[Saved data entries]

====================

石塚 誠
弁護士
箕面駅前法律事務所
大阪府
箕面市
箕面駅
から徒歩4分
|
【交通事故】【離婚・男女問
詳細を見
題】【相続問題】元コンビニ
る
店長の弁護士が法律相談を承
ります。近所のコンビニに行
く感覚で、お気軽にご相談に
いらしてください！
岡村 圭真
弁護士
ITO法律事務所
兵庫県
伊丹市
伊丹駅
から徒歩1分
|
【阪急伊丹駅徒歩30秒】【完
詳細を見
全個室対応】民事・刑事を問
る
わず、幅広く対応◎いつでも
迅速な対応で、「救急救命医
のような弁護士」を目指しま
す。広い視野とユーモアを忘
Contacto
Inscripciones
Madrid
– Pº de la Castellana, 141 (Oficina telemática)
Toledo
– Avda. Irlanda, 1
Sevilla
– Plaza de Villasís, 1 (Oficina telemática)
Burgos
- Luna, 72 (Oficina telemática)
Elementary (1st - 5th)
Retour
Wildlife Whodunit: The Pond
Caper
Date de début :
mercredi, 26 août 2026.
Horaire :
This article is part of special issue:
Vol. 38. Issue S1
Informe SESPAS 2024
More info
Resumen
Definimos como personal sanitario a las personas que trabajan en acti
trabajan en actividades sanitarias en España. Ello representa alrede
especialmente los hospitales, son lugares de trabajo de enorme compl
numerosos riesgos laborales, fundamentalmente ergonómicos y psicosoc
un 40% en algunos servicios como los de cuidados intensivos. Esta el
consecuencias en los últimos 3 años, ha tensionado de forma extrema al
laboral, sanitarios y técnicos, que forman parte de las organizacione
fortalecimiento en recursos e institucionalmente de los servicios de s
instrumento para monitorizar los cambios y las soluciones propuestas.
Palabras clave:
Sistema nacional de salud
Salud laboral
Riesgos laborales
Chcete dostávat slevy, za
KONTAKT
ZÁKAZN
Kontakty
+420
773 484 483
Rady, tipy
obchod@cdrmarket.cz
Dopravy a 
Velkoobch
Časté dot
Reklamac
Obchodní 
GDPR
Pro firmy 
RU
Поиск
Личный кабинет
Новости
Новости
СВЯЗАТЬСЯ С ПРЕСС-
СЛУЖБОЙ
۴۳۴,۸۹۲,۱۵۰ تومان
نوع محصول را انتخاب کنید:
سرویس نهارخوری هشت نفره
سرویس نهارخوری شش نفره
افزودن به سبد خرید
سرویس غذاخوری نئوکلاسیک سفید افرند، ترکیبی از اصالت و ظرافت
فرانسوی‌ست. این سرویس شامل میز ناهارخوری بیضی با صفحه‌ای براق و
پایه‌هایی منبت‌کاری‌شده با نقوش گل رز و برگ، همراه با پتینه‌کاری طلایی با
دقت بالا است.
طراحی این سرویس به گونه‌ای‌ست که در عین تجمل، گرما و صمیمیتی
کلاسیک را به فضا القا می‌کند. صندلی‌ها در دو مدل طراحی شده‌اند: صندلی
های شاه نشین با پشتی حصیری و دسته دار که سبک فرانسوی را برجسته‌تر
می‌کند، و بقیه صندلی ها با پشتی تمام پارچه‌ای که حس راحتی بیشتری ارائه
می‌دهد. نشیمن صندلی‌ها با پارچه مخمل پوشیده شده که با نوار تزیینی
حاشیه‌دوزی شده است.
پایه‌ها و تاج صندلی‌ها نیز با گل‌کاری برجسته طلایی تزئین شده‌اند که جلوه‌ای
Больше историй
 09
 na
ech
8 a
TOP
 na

====================

_Job_. Filter the listing above and copy out each line that contains the word "طراحی".

_Solved exercise_.
طراحی این سرویس به گونه‌ای‌ست که در عین تجمل، گرما و صمیمیتی
کلاسیک را به فضا القا می‌کند. صندلی‌ها در دو مدل طراحی شده‌اند: صندلی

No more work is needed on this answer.